Low Supply Is Real, But Most Often It Can Be Fixed

Low supply is a very real thing. Many women experience it temporarily, and some permanently.

I had a breast biopsy surgery on my right breast before I became pregnant with my first child. That breast notably lagged behind in supply compared to the other. For me personally, I found it too difficult and challenging for our life so I opted to exclusively pump for several months before I moved on to exclusive formula feeding.

The point is - it happens, but according to Kelly Mom, for some women low milk supply can be fixed and increased using a few techniques like nursing or pumping more frequently, using a supply and demand cycle instead of scheduling your baby's feedings, and using a galactagogue, which is a supplement that increases lactation.

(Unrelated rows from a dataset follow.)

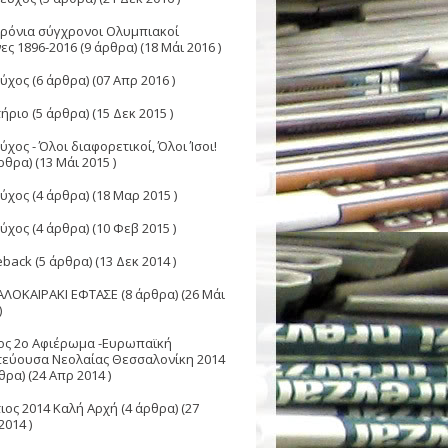
Χρόνια σύγχρονοι Ολυμπιακοί
ες 1896-2016
(9 άρθρα) (18 Μάι 2016 )
εύχος
(6 άρθρα) (07 Απρ 2016 )
ήριο
(5 άρθρα) (15 Δεκ 2015 )
ύχος - Όλοι διαφορετικοί, Όλοι Ίσοι!
ρθρα) (13 Μάι 2015 )
εύχος
(4 άρθρα) (18 Μαρ 2015 )
εύχος
(4 άρθρα) (10 Φεβ 2015 )
back
(5 άρθρα) (13 Δεκ 2014 )
ΑΛΟΚΑΙΡΑΚΙ ΕΦΤΑΣΕ
(8 άρθρα) (26 Μάι
)
ος 2o Αφιέρωμα -Ευρωπαϊκή
εύουσα Νεολαίας Θεσσαλονίκη 2014
θρα) (24 Απρ 2014 )
ιος 2014 Καλή Αρχή
(4 άρθρα) (27
014 )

It's OK To Ask People For Help

Pumping takes a lot of work and can be quite time consuming so now is the time to ask for help. Ask your friends, family, your partner to pitch in with pumping. The Baby Chick, an online motherhood community and lifestyle brand, had feasible suggestions including ask your partner to make you a meal while you're pumping, ask someone to clean your breast pump parts and equipment, and ask someone to watch your older children while pumping. Beyond asking for domestic help, the site also suggested that if a mom is unsure if they're pumping properly or in the most efficient way, they should seek help from a certified lactation consultant.


There Is No Shame In Pumping


None. There should absolutely be no shame for women who pump occasionally or pump exclusively.

The website Exclusive Pumping suggested that women who pump should find a support system so they can be informed and feel comfortable in their decision to pump. The site also mentioned that finding a lactation consultant that won't judge you or make you feel guilty for pumping is key to your pumping success.

Every mom is trying to do the best she can, and sometimes that means we need to seek reinforcement from a tribe or community. There are plenty of breast pumping online communities and groups that mothers can join to feel validated, empowered, and most of all supported.